◆ **ABOUT THIS EXERCISE**
Copy each line of the data below, character for character.

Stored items
++++++++

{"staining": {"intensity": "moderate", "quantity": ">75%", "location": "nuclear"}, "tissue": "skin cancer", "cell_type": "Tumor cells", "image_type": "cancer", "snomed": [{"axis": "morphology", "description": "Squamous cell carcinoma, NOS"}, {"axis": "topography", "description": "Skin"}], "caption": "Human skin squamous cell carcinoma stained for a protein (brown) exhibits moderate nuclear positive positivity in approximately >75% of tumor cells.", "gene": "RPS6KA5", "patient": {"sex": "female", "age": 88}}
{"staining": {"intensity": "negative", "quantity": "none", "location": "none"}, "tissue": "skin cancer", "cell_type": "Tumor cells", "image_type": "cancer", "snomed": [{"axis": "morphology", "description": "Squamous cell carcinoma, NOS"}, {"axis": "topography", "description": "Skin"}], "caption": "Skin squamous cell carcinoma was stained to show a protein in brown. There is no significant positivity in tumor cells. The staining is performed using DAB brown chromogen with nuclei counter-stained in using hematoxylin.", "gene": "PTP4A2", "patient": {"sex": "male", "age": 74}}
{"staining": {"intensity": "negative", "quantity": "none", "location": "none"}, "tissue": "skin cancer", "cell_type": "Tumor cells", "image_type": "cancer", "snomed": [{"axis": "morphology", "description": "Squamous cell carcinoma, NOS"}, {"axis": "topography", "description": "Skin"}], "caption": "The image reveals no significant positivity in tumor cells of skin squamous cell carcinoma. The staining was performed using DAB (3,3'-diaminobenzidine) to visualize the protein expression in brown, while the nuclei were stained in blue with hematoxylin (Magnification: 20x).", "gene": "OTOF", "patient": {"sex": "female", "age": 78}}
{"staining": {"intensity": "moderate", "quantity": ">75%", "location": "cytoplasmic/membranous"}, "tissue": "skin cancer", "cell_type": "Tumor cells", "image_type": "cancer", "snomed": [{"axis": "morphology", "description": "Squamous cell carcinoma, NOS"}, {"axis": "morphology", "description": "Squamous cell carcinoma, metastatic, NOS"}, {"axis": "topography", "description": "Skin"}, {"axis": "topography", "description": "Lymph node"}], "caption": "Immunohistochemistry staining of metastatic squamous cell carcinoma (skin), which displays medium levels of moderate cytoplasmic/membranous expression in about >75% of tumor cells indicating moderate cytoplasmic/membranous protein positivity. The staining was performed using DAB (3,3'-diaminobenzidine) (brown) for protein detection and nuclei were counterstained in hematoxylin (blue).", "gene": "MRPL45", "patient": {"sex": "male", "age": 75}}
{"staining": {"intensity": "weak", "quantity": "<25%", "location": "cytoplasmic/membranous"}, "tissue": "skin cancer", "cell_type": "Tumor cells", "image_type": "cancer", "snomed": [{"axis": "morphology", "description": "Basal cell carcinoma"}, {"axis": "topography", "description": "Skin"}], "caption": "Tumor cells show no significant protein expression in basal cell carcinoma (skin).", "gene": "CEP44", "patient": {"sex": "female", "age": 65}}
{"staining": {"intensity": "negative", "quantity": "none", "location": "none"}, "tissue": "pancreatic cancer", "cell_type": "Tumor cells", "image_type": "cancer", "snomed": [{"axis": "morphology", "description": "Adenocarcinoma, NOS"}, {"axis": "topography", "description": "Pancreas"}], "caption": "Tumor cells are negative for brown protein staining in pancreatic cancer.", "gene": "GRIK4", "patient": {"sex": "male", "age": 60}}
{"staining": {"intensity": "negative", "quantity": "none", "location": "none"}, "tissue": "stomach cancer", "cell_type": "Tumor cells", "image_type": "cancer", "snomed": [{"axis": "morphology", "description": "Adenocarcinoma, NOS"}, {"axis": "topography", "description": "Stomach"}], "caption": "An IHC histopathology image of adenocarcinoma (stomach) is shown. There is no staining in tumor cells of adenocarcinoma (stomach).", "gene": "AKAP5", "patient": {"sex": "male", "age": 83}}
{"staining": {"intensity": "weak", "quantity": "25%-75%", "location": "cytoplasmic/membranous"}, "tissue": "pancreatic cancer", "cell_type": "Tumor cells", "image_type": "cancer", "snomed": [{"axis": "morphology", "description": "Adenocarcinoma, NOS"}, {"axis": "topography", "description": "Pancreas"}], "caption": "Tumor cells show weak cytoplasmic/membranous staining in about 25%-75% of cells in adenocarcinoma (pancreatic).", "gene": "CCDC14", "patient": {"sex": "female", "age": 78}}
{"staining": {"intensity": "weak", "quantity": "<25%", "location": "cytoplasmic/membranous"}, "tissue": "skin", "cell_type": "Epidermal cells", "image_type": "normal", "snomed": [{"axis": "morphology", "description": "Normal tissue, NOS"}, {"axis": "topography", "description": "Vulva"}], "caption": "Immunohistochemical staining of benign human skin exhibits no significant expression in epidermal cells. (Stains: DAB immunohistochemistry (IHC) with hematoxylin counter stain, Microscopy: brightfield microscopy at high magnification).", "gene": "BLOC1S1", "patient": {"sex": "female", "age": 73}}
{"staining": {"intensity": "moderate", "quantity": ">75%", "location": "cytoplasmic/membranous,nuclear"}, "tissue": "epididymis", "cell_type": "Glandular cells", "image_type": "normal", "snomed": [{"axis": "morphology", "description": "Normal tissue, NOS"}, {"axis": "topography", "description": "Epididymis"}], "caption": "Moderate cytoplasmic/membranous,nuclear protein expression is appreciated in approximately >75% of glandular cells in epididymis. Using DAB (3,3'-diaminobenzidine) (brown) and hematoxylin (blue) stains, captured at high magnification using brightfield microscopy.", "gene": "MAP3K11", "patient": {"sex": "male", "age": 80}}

++++++++

◆ **ANSWER BOX**
{"staining": {"intensity": "moderate", "quantity": ">75%", "location": "nuclear"}, "tissue": "skin cancer", "cell_type": "Tumor cells", "image_type": "cancer", "snomed": [{"axis": "morphology", "description": "Squamous cell carcinoma, NOS"}, {"axis": "topography", "description": "Skin"}], "caption": "Human skin squamous cell carcinoma stained for a protein (brown) exhibits moderate nuclear positive positivity in approximately >75% of tumor cells.", "gene": "RPS6KA5", "patient": {"sex": "female", "age": 88}}
{"staining": {"intensity": "negative", "quantity": "none", "location": "none"}, "tissue": "skin cancer", "cell_type": "Tumor cells", "image_type": "cancer", "snomed": [{"axis": "morphology", "description": "Squamous cell carcinoma, NOS"}, {"axis": "topography", "description": "Skin"}], "caption": "Skin squamous cell carcinoma was stained to show a protein in brown. There is no significant positivity in tumor cells. The staining is performed using DAB brown chromogen with nuclei counter-stained in using hematoxylin.", "gene": "PTP4A2", "patient": {"sex": "male", "age": 74}}
{"staining": {"intensity": "negative", "quantity": "none", "location": "none"}, "tissue": "skin cancer", "cell_type": "Tumor cells", "image_type": "cancer", "snomed": [{"axis": "morphology", "description": "Squamous cell carcinoma, NOS"}, {"axis": "topography", "description": "Skin"}], "caption": "The image reveals no significant positivity in tumor cells of skin squamous cell carcinoma. The staining was performed using DAB (3,3'-diaminobenzidine) to visualize the protein expression in brown, while the nuclei were stained in blue with hematoxylin (Magnification: 20x).", "gene": "OTOF", "patient": {"sex": "female", "age": 78}}
{"staining": {"intensity": "moderate", "quantity": ">75%", "location": "cytoplasmic/membranous"}, "tissue": "skin cancer", "cell_type": "Tumor cells", "image_type": "cancer", "snomed": [{"axis": "morphology", "description": "Squamous cell carcinoma, NOS"}, {"axis": "morphology", "description": "Squamous cell carcinoma, metastatic, NOS"}, {"axis": "topography", "description": "Skin"}, {"axis": "topography", "description": "Lymph node"}], "caption": "Immunohistochemistry staining of metastatic squamous cell carcinoma (skin), which displays medium levels of moderate cytoplasmic/membranous expression in about >75% of tumor cells indicating moderate cytoplasmic/membranous protein positivity. The staining was performed using DAB (3,3'-diaminobenzidine) (brown) for protein detection and nuclei were counterstained in hematoxylin (blue).", "gene": "MRPL45", "patient": {"sex": "male", "age": 75}}
{"staining": {"intensity": "weak", "quantity": "<25%", "location": "cytoplasmic/membranous"}, "tissue": "skin cancer", "cell_type": "Tumor cells", "image_type": "cancer", "snomed": [{"axis": "morphology", "description": "Basal cell carcinoma"}, {"axis": "topography", "description": "Skin"}], "caption": "Tumor cells show no significant protein expression in basal cell carcinoma (skin).", "gene": "CEP44", "patient": {"sex": "female", "age": 65}}
{"staining": {"intensity": "negative", "quantity": "none", "location": "none"}, "tissue": "pancreatic cancer", "cell_type": "Tumor cells", "image_type": "cancer", "snomed": [{"axis": "morphology", "description": "Adenocarcinoma, NOS"}, {"axis": "topography", "description": "Pancreas"}], "caption": "Tumor cells are negative for brown protein staining in pancreatic cancer.", "gene": "GRIK4", "patient": {"sex": "male", "age": 60}}
{"staining": {"intensity": "negative", "quantity": "none", "location": "none"}, "tissue": "stomach cancer", "cell_type": "Tumor cells", "image_type": "cancer", "snomed": [{"axis": "morphology", "description": "Adenocarcinoma, NOS"}, {"axis": "topography", "description": "Stomach"}], "caption": "An IHC histopathology image of adenocarcinoma (stomach) is shown. There is no staining in tumor cells of adenocarcinoma (stomach).", "gene": "AKAP5", "patient": {"sex": "male", "age": 83}}
{"staining": {"intensity": "weak", "quantity": "25%-75%", "location": "cytoplasmic/membranous"}, "tissue": "pancreatic cancer", "cell_type": "Tumor cells", "image_type": "cancer", "snomed": [{"axis": "morphology", "description": "Adenocarcinoma, NOS"}, {"axis": "topography", "description": "Pancreas"}], "caption": "Tumor cells show weak cytoplasmic/membranous staining in about 25%-75% of cells in adenocarcinoma (pancreatic).", "gene": "CCDC14", "patient": {"sex": "female", "age": 78}}
{"staining": {"intensity": "weak", "quantity": "<25%", "location": "cytoplasmic/membranous"}, "tissue": "skin", "cell_type": "Epidermal cells", "image_type": "normal", "snomed": [{"axis": "morphology", "description": "Normal tissue, NOS"}, {"axis": "topography", "description": "Vulva"}], "caption": "Immunohistochemical staining of benign human skin exhibits no significant expression in epidermal cells. (Stains: DAB immunohistochemistry (IHC) with hematoxylin counter stain, Microscopy: brightfield microscopy at high magnification).", "gene": "BLOC1S1", "patient": {"sex": "female", "age": 73}}
{"staining": {"intensity": "moderate", "quantity": ">75%", "location": "cytoplasmic/membranous,nuclear"}, "tissue": "epididymis", "cell_type": "Glandular cells", "image_type": "normal", "snomed": [{"axis": "morphology", "description": "Normal tissue, NOS"}, {"axis": "topography", "description": "Epididymis"}], "caption": "Moderate cytoplasmic/membranous,nuclear protein expression is appreciated in approximately >75% of glandular cells in epididymis. Using DAB (3,3'-diaminobenzidine) (brown) and hematoxylin (blue) stains, captured at high magnification using brightfield microscopy.", "gene": "MAP3K11", "patient": {"sex": "male", "age": 80}}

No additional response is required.